I still very much want to see a super-majority vote. Counter to what the article says about the expected results for the 2014 referendum, I expected things to be close. I actually thought it might be a little closer. I expect this tweak is going to win over a few more votes; it is hard to say what the expectation will be given how voters in Champaign vote quite differently in a Spring Consolidated Election. But personally I want to see a vote that is 75% united. How do we get that? See my previous post about a successful school board and community engagement. There is a lack of ownership and concensus that is going to continue to make public support challenging.
I still don’t see a big overall plan. Yes, we have the 20-year facility plan (which will now have to be updated to account for changes at Centenial, the current Central and Dr. Howard); yes, I understand that took a lot of work to compile, and yes, I realize it signifies that someone is trying to do some planning. But more importantly, how are we going to keep ourselves from winding up in this stupid place again? Tom Kacich had a good response in today’s “Tom’s Mailbag” about why we are where we are:
“As to how Champaign got into the predicament, my take is that school administrators and board members for decades were preoccupied with other issues and ignored their aging buildings and growing enrollments. Now that those issues have finally been addressed school leaders have taken note.”

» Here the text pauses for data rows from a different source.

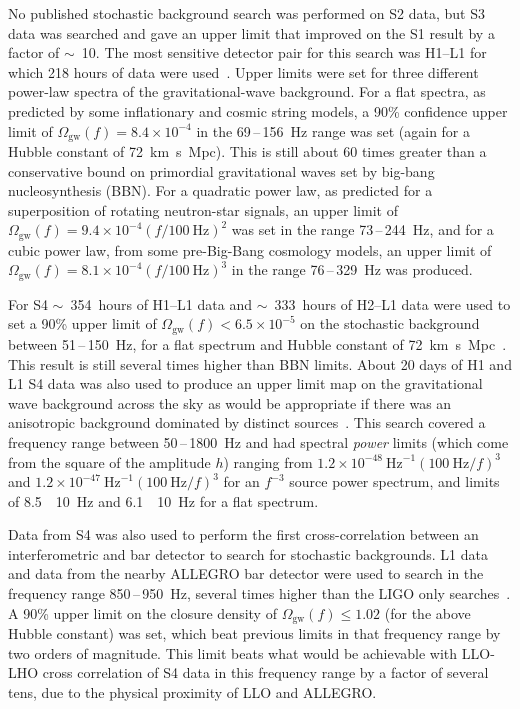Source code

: \documentclass{article}
\begin{document}
No published stochastic background search was performed on S2 data, but S3 data
was searched and gave an upper limit that improved on the S1 result by a factor
of $\sim$~10. The most sensitive detector pair for this search was H1--L1 for
which 218 hours of data were used~\cite{Abbott:2005h}. Upper limits were set for
three different power-law spectra of the gravitational-wave background. For a
flat spectra, as predicted by some inflationary and cosmic string models, a 90\%
confidence upper limit of $\Omega_{\mathrm{gw}}(f) = 8.4\times10^{-4}$ in the
69\,--\,156~Hz range was set (again for a Hubble constant of
72~km~s~Mpc). This is still about 60 times greater than a
conservative bound on primordial gravitational waves set by big-bang
nucleosynthesis (BBN). For a quadratic power law, as predicted for a
superposition of rotating neutron-star signals, an upper limit of
$\Omega_{\mathrm{gw}}(f) = 9.4\times10^{-4}(f/100 \mathrm{\ Hz})^2$ was set in the range 73\,--\,244~Hz,
and for a cubic power law, from some pre-Big-Bang cosmology models, an upper
limit of $\Omega_{\mathrm{gw}}(f) = 8.1\times10^{-4}(f/100 \mathrm{\ Hz})^3$ in the range
76\,--\,329~Hz was produced.

For S4 $\sim$~354~hours of H1--L1 data and $\sim$~333~hours of H2--L1 data were
used to set a 90\% upper limit of $\Omega_{\mathrm{gw}}(f) < 6.5\times10^{-5}$ on
the stochastic background between 51\,--\,150~Hz, for a flat spectrum and Hubble
constant of 72~km~s~Mpc~\cite{Abbott:2007e}. This result is
still several times higher than BBN limits. About 20 days of H1 and L1 S4 data
was also used to produce an upper limit map on the gravitational wave background
across the sky as would be appropriate if there was an anisotropic background
dominated by distinct sources~\cite{Abbott:2007f}. This search covered a
frequency range between 50\,--\,1800~Hz and had spectral \textit{power} limits (which
come from the square of the amplitude $h$) ranging from
$1.2\times10^{-48} \mathrm{\ Hz}^{-1} (100 \mathrm{\ Hz}/f)^3$ and
$1.2\times10^{-47} \mathrm{\ Hz}^{-1} (100 \mathrm{\ Hz}/f)^3$ for an
$f^{-3}$ source power spectrum, and limits of
8.5~\texttimes~10~Hz and
6.1~\texttimes~10~Hz for a flat spectrum.

Data from S4 was also used to perform the first cross-correlation between an
interferometric and bar detector to search for stochastic backgrounds. L1 data
and data from the nearby ALLEGRO bar detector were used to search in the
frequency range 850\,--\,950~Hz, several times higher than the LIGO only
searches~\cite{Abbott:2007g}. A 90\% upper limit on the closure
density of $\Omega_{\mathrm{gw}}(f) \leq 1.02$ (for the above Hubble
constant) was set, which beat previous limits in that frequency range
by two orders of magnitude. This limit beats what would be achievable
with LLO-LHO cross correlation of S4 data in this frequency range by a
factor of several tens, due to the physical proximity of LLO and ALLEGRO.
\end{document}
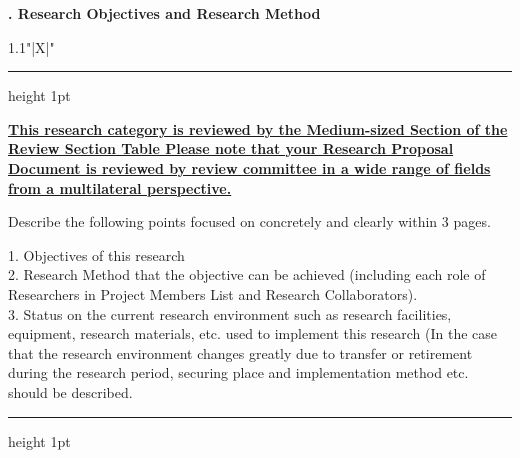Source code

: \documentclass[8pt]{extarticle}
\makeatletter
\newcommand{\thickhline}{%
	\noalign {\ifnum 0=`}\fi \hrule height 1pt
	\futurelet \reserved@a \@xhline
}
\makeatother
\begin{document}
	
\noindent\textbf{\fontsize{12}{12}. Research Objectives and Research Method}\\
\begin{tabularx}{1.1\linewidth}{"|X|"}
	\thickhline
	\underline{\textbf{This research category is reviewed by the Medium-sized Section of the Review Section Table Please note that your Research Proposal}}\\
	\underline{\textbf{Document is reviewed by review committee in a wide range of fields from a multilateral perspective.}}
	
	Describe the following points focused on concretely and clearly within 3 pages.
	
	1. Objectives of this research\\
	2. Research Method that the objective can be achieved (including each role of Researchers in Project Members List and Research Collaborators).\\
	3. Status on the current research environment such as research facilities, equipment, research materials, etc. used to implement this research (In the case that the research environment changes greatly due to transfer or retirement during the research period, securing place and implementation method etc. should be described. 
	\\
	\thickhline
\end{tabularx}
\end{document}
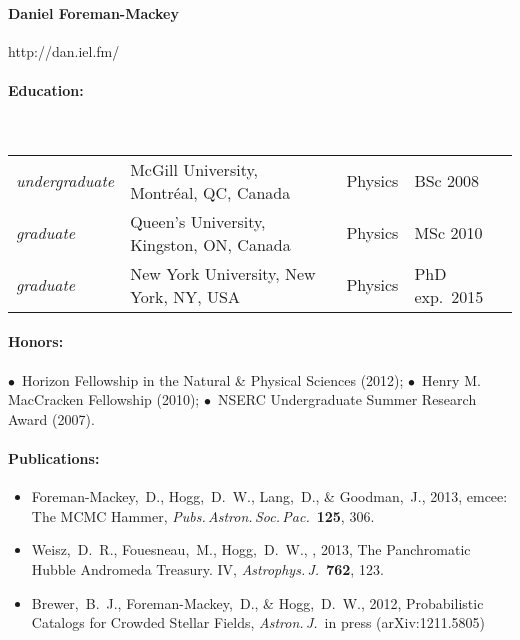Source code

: \documentclass[letterpaper,12pt]{article}
\begin{document}
\paragraph{Daniel Foreman-Mackey} http://dan.iel.fm/

\paragraph{Education:}~\\
\begin{tabular}{llll}
\textsl{undergraduate}
  & McGill University, Montr\'eal, QC, Canada & Physics & BSc 2008\\
\textsl{graduate}
  & Queen's University, Kingston, ON, Canada & Physics & MSc 2010\\
\textsl{graduate}
  & New York University, New York, NY, USA & Physics & PhD exp.\ 2015
\end{tabular}

\paragraph{Honors:}
$\bullet$~Horizon Fellowship in the Natural \& Physical Sciences (2012);
$\bullet$~Henry M. MacCracken Fellowship (2010);
$\bullet$~NSERC Undergraduate Summer Research Award (2007).

\paragraph{Publications:}
\begin{itemize}\setlength{\itemsep}{0pt}
\item
Foreman-Mackey,~D., Hogg,~D.~W., Lang,~D., \& Goodman,~J., 2013,
emcee: The MCMC Hammer, \textit{Pubs.\,Astron.\,Soc.\,Pac.}\ \textbf{125}, 306.
\item
Weisz,~D.~R., Fouesneau,~M., Hogg,~D.~W., \etal, 2013,
The Panchromatic Hubble Andromeda Treasury. IV,
\textit{Astrophys.\,J.}\ \textbf{762}, 123.
\item
Brewer,~B.~J., Foreman-Mackey,~D., \& Hogg,~D.~W., 2012,
Probabilistic Catalogs for Crowded Stellar Fields,
\textit{Astron.\,J.}\ in press (arXiv:1211.5805)
\end{itemize}
\end{document}
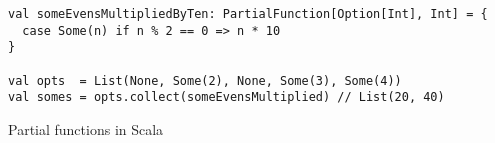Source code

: \begin{algorithm}
\begin{verbatim}
val someEvensMultipliedByTen: PartialFunction[Option[Int], Int] = {
  case Some(n) if n % 2 == 0 => n * 10
}

val opts  = List(None, Some(2), None, Some(3), Some(4))
val somes = opts.collect(someEvensMultiplied) // List(20, 40)
\end{verbatim}

\caption{Partial functions in Scala \label{scala:partial-function}}
\end{algorithm}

Yes, decades!! That should be a little scary.
Here is the problem with the current referendum and 20-year facility plan – nobody is painting the big picture that we are going to have to go out for YET ANOTHER referendum to fix up all the still existing problems. My understanding is that we have a number of “Health/Life/Safety” (HLS) issues that are supposed to be paid out of a HLS fund, but my understanding is also that we have no such fund. I am still trying to seek out the facts about that. Beyond HLS, what about the expansion work at Centennial that is supposed to help us prepare for future enrollment? Who is going to pay for that? We have a number of things that are stacking up that might get paid when 1% sales tax money becomes available again (2024?). We seem to be spending money we do not have, hence our current annual $8 million debt service and the need to go out and get a $144 million bond issue. Ouch.
We are getting a minimum of 3 new board members in April; in other words, at a bare minimum, three people who worked on crafting the current referendum will not even be on the board after the vote. The number of new faces could potentially be as high as 5 (out of a total of 7). And if Board President Laurie Bonnett should happen to win Frerich’s old seat and choose to resign from the board (my understanding is that this is her choice, it is not required), that will be a maximum of 6 or a minimum of 4 new faces. That’s got to be a little rough.
So with these hangups, am I stupid crazy to be leaning towards a “yes”? We have been totally screwed over by previous boards and administrative officials. As the general rule in Illinois now, we have for too long borrowed against the future, and now our debts are due. In fact, for me personally, it is more imporant who we vote in as board members than how we vote on the referendum. That is the reason why I wrote my previous post, and why I intend to follow-up with another post about characteristics I am looking for in board members (and the board president). If we want better results, we must change the very process itself. Unfortunately, it is easier to address the “surface” issues of a school site or whether we put in HVAC at an old building. I hope we begin to wake up to the fact that we will forever have disagreements about many of the details, but at some point we must work, and even collaborate, on the bigger issues.